Text extract >>

Monday, May 16, 2011

This and That No. 12

WHAT NOT TO READ BEFORE GOING TO CHURCH

Before going to Holy Communion yesterday morning I decided to look over the Winnipeg Sun. In the op/ed pages there was a column by Warren Kinsella entitled “Doors barred to Israel hater, but Islamophobe ushered in”. Against my better judgment I decided to read it.

I say that it was against my better judgment because Warren Kinsella is not a man I like very much. I generally disagree with everything he has to say and the way he says it. Reading a Kinsella column can produce one of two negative emotions that should not be brought into Holy Communion. The first is anger, an emotion the Master expressly warned that we should not take to the altar with us. The second is pride. It is very easy to get a sense of personal superiority when one reads Kinsella’s column, and we are to take the Sacrament with a spirit of humility and repentance not a spirit of pride.

So against my better judgment I read Kinsella’s column. I was not surprised to find that he took pretty much the exact opposite position on everything I took in my last essay “The Long War Against Free Speech In Canada”. I would be horribly disgusted with myself if that were not the case.

In his column Kinsella accuses the Harper government of letting a “Muslim-hating white supremacist” into Canada. He is referring to Geert Wilders, Dutch politician, and leader of the Party for Freedom. He also calls him a “creep” and a “lunatic” but we need not concern ourselves with that. Being called names by Kinsella is a compliment and Mr. Wilders should consider it a badge of honour.

Calling someone a “white supremacist” is a bit different than calling someone a “creep” or a “lunatic”, however. The last two terms are just insults. Few people take them seriously. Calling someone a “white supremacist” can ruin that person’s reputation and/or his career, place him in danger of violence, and possibly even put him at risk of legal harassment.

Is Geert Wilders a white supremacist? No. He is a classical liberal who wants restrictions on immigration to the Netherlands, particularly Islamic immigration, not for racial reasons but for cultural reasons. He believes Islam to be incompatible with the liberal tradition of individualism and democratic institutions which he defends. Is he right or is he wrong? That is a matter of debate and Kinsella is, as he should be, free to disagree with Wilders.

To call him a “white supremacist”, however, is absurd and low, although not unexpected when one considers the source.

Kinsella goes on to contrast Mr. Wilders recent visit to Canada, with George Galloway’s having been barred from the country two years ago. Note that Kinsella supports the ban on Galloway:

When kooky anti-Israel British politician George Galloway wanted to visit Canada in 2009, the Conservatives (appropriately) denied him entry, citing his extremism as justification.

Why was the denial of entry to Galloway appropriate? His supposed “extremism” consisted of remarks critical of the government of Israel and a humanitarian mission to bring relief supplies to the Gaza Strip (which is governed by the terrorist organization Hamas thanks to the American government’s foolish insistence upon bringing democracy to these regions). How can anyone take seriously the Harper government’s absurd claim that he poses a security risk to Canada because of this?

What you will do >>
1. From the blog post, reproduce word for word the part that opens with the words containing "Kinsella goes on" and closes with "extremism as justification.".
2. In the paragraph of the blog post that begins "In his column Kinsella accuses", list every name that Kinsella is said to call Geert Wilders.

Data provided >>
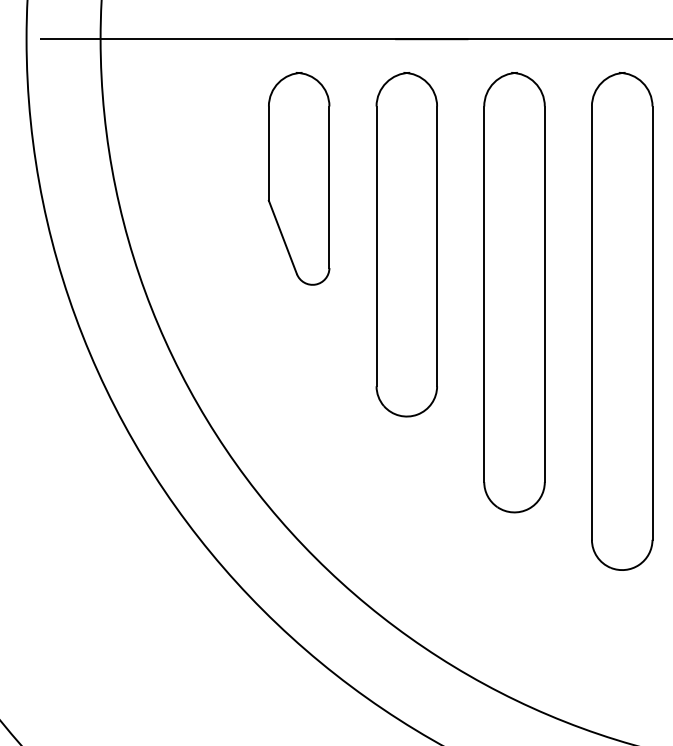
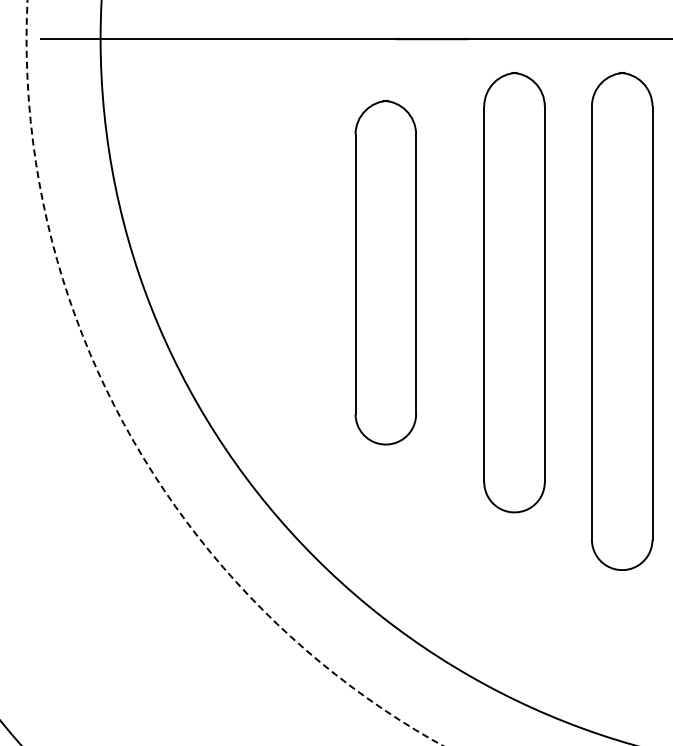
part at (298, 178): present -> none
part at (406, 244) position: (406, 244) -> (385, 272)
circle at (234, 372): solid -> dashed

Responses >>
1.
Kinsella goes on to contrast Mr. Wilders recent visit to Canada, with George Galloway’s having been barred from the country two years ago. Note that Kinsella supports the ban on Galloway:

When kooky anti-Israel British politician George Galloway wanted to visit Canada in 2009, the Conservatives (appropriately) denied him entry, citing his extremism as justification.

2.
"Muslim-hating white supremacist"
"creep"
"lunatic"